Sol Anna es una artista uruguaya de 20 años de edad. Vive en Montevideo, muy cerca del mar y sus dos pasiones son la fotografía analógica y la pintura. Le gusta autorretratarse y fotografiar a su novio y a chicas que expresen la nostalgia y soledad que ella siente como parte de su alma y de sus pensamientos. 

Sus cálidas y eléctricas imágenes representan una suave y juvenil femineidad. La experimentación con película es parte esencial del trabajo de Sol, dándole a sus retratos colores, luces y texturas extraordinarias.

 

¿QUÉ TE INSPIRA? 

El universo, la tierra y la naturaleza. La observación de los ciclos, el hecho de que todo está conectado. Los rayos de sol pintando todo de tonos dorados, el sonido de las olas, gotas de lluvia en las ramas, los colores del cielo, árboles danzando al viento, los tonos de otoño, las tormentas eléctricas…

También me inspiro a través de libros, películas o mirando pinturas de los maestros, así como de periodos históricos y movimientos artísticos, como la era victoriana, el art nouveau, el romanticismo, los pre rafaelitas...

¿QUÉ TE ASUSTA?

La falta de sentimiento y emoción, ya sea en personas o en el arte. El hecho de que cada día hay más personas que piensan que lo conocen todo, y no se detienen a observar y apreciar y personas que tienen miedo a mostrar cómo son realmente e intentan ser “normales”.

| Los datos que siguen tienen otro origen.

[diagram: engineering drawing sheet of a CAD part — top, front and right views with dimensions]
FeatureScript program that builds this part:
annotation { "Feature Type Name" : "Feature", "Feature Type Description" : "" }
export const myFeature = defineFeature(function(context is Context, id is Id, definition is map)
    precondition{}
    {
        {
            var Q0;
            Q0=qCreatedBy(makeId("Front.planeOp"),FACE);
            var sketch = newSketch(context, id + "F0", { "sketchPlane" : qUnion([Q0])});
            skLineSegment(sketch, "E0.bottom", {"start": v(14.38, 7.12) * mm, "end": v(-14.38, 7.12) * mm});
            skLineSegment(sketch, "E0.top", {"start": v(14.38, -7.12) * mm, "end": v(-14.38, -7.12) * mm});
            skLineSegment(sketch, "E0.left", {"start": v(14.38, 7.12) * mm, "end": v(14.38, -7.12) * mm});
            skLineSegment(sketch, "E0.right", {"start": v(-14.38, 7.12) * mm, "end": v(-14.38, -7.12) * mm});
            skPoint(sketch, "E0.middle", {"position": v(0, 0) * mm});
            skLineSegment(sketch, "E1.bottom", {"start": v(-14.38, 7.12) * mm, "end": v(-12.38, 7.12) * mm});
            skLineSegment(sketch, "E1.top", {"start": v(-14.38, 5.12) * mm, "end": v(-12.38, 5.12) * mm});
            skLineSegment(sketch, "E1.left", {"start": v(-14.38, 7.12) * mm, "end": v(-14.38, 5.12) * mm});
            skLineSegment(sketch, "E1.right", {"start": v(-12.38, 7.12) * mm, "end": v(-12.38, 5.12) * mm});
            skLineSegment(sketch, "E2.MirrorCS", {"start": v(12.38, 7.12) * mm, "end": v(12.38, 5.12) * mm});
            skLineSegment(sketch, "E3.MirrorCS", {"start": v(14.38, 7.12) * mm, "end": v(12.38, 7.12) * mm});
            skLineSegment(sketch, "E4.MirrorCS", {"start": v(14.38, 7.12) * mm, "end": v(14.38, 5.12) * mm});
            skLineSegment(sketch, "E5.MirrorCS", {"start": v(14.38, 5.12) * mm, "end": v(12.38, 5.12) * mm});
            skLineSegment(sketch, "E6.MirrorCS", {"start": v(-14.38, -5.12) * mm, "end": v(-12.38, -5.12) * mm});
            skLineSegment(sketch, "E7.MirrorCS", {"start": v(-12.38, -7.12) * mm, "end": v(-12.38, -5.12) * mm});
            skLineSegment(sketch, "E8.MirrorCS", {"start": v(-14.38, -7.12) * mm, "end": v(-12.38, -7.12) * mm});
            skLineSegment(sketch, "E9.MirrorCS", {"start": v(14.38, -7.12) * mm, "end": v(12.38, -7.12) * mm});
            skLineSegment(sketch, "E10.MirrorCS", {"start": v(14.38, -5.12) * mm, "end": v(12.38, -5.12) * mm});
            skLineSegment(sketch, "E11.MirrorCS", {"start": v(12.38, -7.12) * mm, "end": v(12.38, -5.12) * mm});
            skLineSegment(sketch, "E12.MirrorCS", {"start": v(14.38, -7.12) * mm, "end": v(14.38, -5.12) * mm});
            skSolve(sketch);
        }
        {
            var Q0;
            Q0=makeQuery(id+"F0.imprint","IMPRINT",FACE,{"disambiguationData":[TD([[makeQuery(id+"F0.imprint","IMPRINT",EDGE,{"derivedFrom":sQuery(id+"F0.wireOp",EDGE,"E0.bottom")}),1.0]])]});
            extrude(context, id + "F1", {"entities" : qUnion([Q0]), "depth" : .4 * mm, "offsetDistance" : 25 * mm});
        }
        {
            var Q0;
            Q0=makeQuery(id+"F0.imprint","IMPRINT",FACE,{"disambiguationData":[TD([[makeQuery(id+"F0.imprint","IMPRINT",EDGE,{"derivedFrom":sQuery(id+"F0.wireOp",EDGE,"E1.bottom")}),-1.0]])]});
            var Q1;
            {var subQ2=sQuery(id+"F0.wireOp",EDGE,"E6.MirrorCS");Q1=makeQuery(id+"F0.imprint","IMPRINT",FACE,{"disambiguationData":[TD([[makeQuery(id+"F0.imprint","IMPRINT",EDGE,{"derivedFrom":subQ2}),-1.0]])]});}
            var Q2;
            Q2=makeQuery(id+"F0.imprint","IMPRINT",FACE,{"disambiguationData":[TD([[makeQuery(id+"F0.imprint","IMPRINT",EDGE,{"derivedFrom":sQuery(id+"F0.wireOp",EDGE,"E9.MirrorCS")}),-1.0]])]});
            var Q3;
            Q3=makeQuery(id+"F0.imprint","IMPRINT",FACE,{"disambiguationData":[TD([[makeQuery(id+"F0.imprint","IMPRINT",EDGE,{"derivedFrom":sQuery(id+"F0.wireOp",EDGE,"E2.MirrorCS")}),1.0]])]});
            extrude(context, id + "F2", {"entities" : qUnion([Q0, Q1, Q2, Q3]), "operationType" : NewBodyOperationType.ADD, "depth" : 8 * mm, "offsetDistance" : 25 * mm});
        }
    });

¿QUÉ TE IMPULSA A HACER ARTE?

Es más una necesidad. De estar creando todo el tiempo. No soy muy habladora, por lo que mis trabajos son una forma de expresarme y mostrar la verdadera yo, de construir mi propio mundo. Además, no quisiera olvidar mis preciados momentos y la belleza que la naturaleza nos regala, la fotografía para mí es una forma de registrar mi vida, mis sentimientos, y el mundo.

¿QUÉ ES ARTE?

No creo que exista una respuesta concreta a esta pregunta, si bien es algo en que suelo pensar. Para mi, el arte es una vía de escape, una necesidad, una forma de expresar nuestros demonios internos. Es un espejo del alma el artista. Muestra lo que lo hace único. Debe hacer sentir algo a las personas, la obra debe gritar por sí misma. No creo que necesariamente deba contar una historia o tener un complejo concepto detrás. Simplemente tiene que ser auténtica, sincera y sensible. Los que la observen podrán conmoverse o no, según su propia historia, interpretándola a través de sus propios cristales.

Artistas favoritos: Klimt y Van Gogh.